Observer-based fast nonlinear MPC for multi-DOF maglev positioning system: Theory and experiment

Abstract

This paper presents an observer-based fast nonlinear model predictive control (NMPC) scheme for translation control of magnetically levitated (maglev) positioning system subject to input saturation. The motivation lies in the improvement of transient characteristics and control performance for positioning systems. The nonlinear dynamical translation model of the maglev positioning system is derived that does not affect the rotation dynamics with special current conditions. The disturbance estimation, obtained by nonlinear disturbance observer, is introduced in the state receding prediction to compensate the errors caused by disturbances and uncertainties. To reduce the computational burden, the stability of the proposed NMPC is established without using any stability-related terminal costs or constraints, and only the short prediction horizon is required for real-time feasibility.

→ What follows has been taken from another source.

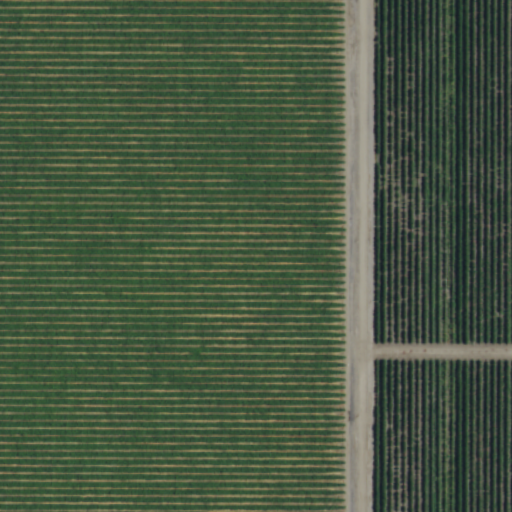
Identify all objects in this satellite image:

The online optimization algorithm underlying the NMPC scheme takes the process constraints into account, and solves the optimal control problem using a parallel structure at each iteration. Comparative experiments are carried out on the positioner to validate the proposed controller has the outperformance in transient/steady-state trajectory tracking, frequency characteristics and robustness against disturbances. The proposed scheme also provides a guidance for the application of NMPC in industrial mechatronic system with fast dynamics.